You can have Creamy Artichoke Mushroom Cavatappi using 11 ingredients and 7 steps. Here is how you achieve that.
Ingredients of Creamy Artichoke Mushroom Cavatappi
- You need 1.5 cups of or 12 oz of cavatappi pasta.
- You need 1/2 of yellow onion, minced.
- It's 2 cloves of garlic, minced.
- You need 8 oz of baby portabella mushrooms, sliced.
- Prepare 1 (8 oz) of can of artichoke hearts, drained and chopped.
- You need 1 1/2 cups of heavy cream.
- It's 2 tbsp of butter.
- You need 1/4 cup of grated Parmesan cheese.
- It's Dash of ground nutmeg.
- It's 1 (8 oz) of can of capers, drained.

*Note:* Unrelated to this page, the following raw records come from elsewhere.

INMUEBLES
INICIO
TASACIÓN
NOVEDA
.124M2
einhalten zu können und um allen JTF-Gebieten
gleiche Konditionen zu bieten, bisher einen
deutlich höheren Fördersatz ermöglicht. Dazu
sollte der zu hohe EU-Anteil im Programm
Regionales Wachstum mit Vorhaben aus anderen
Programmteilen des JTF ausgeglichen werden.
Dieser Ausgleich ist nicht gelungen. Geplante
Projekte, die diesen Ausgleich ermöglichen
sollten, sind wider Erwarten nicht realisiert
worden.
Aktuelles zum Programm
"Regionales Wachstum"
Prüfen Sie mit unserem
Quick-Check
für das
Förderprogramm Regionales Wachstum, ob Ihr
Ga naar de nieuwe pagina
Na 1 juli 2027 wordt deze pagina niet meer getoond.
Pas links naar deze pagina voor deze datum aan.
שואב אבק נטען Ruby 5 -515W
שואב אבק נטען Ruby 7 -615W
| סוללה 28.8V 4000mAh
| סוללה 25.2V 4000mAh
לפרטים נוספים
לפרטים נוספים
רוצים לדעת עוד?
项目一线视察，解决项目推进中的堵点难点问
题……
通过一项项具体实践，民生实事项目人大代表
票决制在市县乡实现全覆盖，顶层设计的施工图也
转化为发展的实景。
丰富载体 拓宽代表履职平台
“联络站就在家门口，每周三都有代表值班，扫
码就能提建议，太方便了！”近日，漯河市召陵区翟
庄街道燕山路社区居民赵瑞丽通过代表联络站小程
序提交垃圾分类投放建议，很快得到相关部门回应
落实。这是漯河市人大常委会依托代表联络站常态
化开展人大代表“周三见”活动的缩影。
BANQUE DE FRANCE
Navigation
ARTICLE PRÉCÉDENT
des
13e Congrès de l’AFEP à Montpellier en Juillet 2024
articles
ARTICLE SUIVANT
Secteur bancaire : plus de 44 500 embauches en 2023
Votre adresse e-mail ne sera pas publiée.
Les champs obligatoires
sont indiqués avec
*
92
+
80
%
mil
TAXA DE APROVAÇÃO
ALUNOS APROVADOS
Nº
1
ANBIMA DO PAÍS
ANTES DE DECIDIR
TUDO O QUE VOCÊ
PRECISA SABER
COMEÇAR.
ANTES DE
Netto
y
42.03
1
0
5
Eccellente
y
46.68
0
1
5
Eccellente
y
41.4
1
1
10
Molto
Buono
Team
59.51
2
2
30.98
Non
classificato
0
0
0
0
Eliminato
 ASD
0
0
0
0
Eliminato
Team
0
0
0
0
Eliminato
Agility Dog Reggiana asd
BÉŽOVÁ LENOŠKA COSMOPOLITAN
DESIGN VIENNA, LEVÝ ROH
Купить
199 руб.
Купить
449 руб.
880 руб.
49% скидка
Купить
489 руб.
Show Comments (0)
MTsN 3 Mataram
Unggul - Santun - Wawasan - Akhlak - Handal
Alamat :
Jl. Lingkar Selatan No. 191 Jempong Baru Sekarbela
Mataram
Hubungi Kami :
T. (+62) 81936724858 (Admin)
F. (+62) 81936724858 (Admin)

- Prepare 2 tbsp of parsley, chopped.
Creamy Artichoke Mushroom Cavatappi instructions
- Before chopping and grating, boil salted water in large pot, preparing to cook cavatappi 8-9 minutes. When pasta is al dente, reserve 1/2 cup pasta water and drain..
- Sauté onions and garlic in olive oil 2 mins over medium high heat, stirring..
- Add mushrooms and sauté 5 more minutes..
- Add artichoke and sauté just 2 more minutes, then set veggies aside (no need to cover)..
- Without wiping out bowl, bring heat down to medium low and add butter and JUST 1 cup heavy cream. Reduce for 5-10 minutes, or by about one third, until sauce is thick and creamy..
- Reduce heat to low. Take pan heat and add remaining 1/2 cup cream. Season with salt and pepper..
- Return to heat. Add pasta, veggies, capers, cheese, and 1/4 cup reserved pasta water, and toss to coat and combine. (Remaining pasta water reserved in case you’re not happy with sauce consistency. Season with salt/ pepper to taste and serve!.